*** Opening of Entries supplied ***

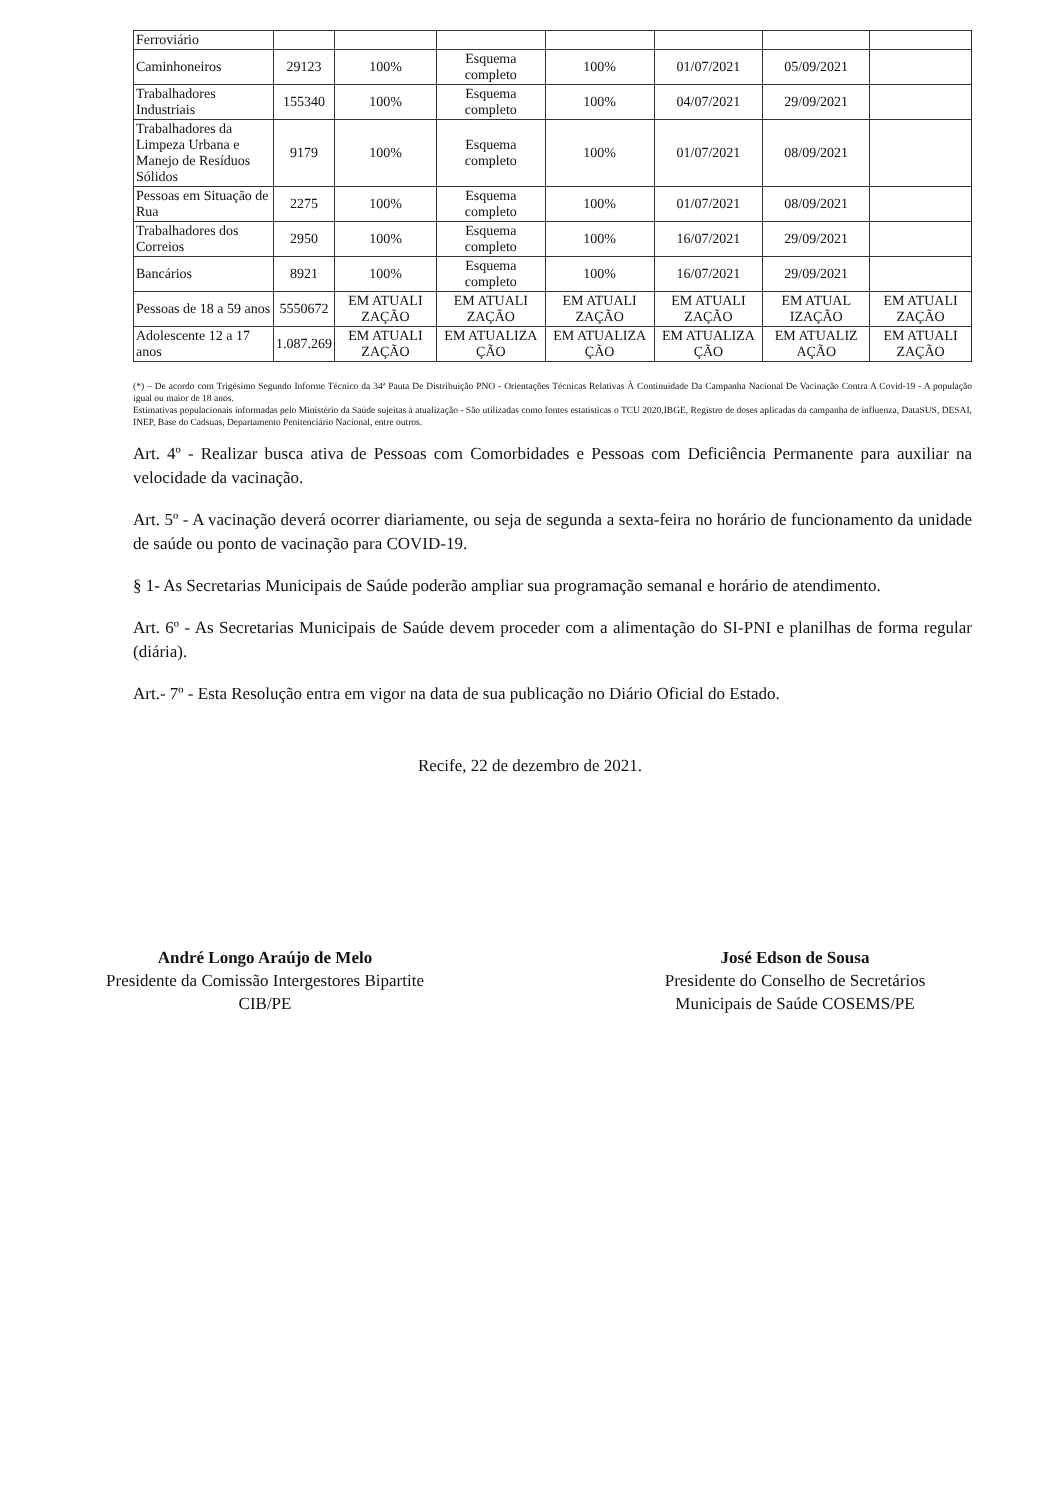| Ferroviário | | | | | | | |
| Caminhoneiros | 29123 | 100% | Esquema completo | 100% | 01/07/2021 | 05/09/2021 | |
| Trabalhadores Industriais | 155340 | 100% | Esquema completo | 100% | 04/07/2021 | 29/09/2021 | |
| Trabalhadores da Limpeza Urbana e Manejo de Resíduos Sólidos | 9179 | 100% | Esquema completo | 100% | 01/07/2021 | 08/09/2021 | |
| Pessoas em Situação de Rua | 2275 | 100% | Esquema completo | 100% | 01/07/2021 | 08/09/2021 | |
| Trabalhadores dos Correios | 2950 | 100% | Esquema completo | 100% | 16/07/2021 | 29/09/2021 | |
| Bancários | 8921 | 100% | Esquema completo | 100% | 16/07/2021 | 29/09/2021 | |
| Pessoas de 18 a 59 anos | 5550672 | EM ATUALI ZAÇÃO | EM ATUALI ZAÇÃO | EM ATUALI ZAÇÃO | EM ATUALI ZAÇÃO | EM ATUAL IZAÇÃO | EM ATUALI ZAÇÃO |
| Adolescente 12 a 17 anos | 1.087.269 | EM ATUALI ZAÇÃO | EM ATUALIZA ÇÃO | EM ATUALIZA ÇÃO | EM ATUALIZA ÇÃO | EM ATUALIZ AÇÃO | EM ATUALI ZAÇÃO |
(*) – De acordo com Trigésimo Segundo Informe Técnico da 34ª Pauta De Distribuição PNO - Orientações Técnicas Relativas À Continuidade Da Campanha Nacional De Vacinação Contra A Covid-19 - A população igual ou maior de 18 anos.
Estimativas populacionais informadas pelo Ministério da Saúde sujeitas à atualização - São utilizadas como fontes estatísticas o TCU 2020,IBGE, Registro de doses aplicadas da campanha de influenza, DataSUS, DESAI, INEP, Base do Cadsuas, Departamento Penitenciário Nacional, entre outros.
Art. 4º - Realizar busca ativa de Pessoas com Comorbidades e Pessoas com Deficiência Permanente para auxiliar na velocidade da vacinação.
Art. 5º - A vacinação deverá ocorrer diariamente, ou seja de segunda a sexta-feira no horário de funcionamento da unidade de saúde ou ponto de vacinação para COVID-19.
§ 1- As Secretarias Municipais de Saúde poderão ampliar sua programação semanal e horário de atendimento.
Art. 6º - As Secretarias Municipais de Saúde devem proceder com a alimentação do SI-PNI e planilhas de forma regular (diária).
Art.- 7º - Esta Resolução entra em vigor na data de sua publicação no Diário Oficial do Estado.
Recife, 22 de dezembro de 2021.
André Longo Araújo de Melo
Presidente da Comissão Intergestores Bipartite
CIB/PE
José Edson de Sousa
Presidente do Conselho de Secretários
Municipais de Saúde COSEMS/PE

*** Close of Entries supplied ***

### Task directions
Please copy each line of the records above in which the word "para" can be found.

### Solution to this problem
Art. 4º - Realizar busca ativa de Pessoas com Comorbidades e Pessoas com Deficiência Permanente para auxiliar na velocidade da vacinação.
Art. 5º - A vacinação deverá ocorrer diariamente, ou seja de segunda a sexta-feira no horário de funcionamento da unidade de saúde ou ponto de vacinação para COVID-19.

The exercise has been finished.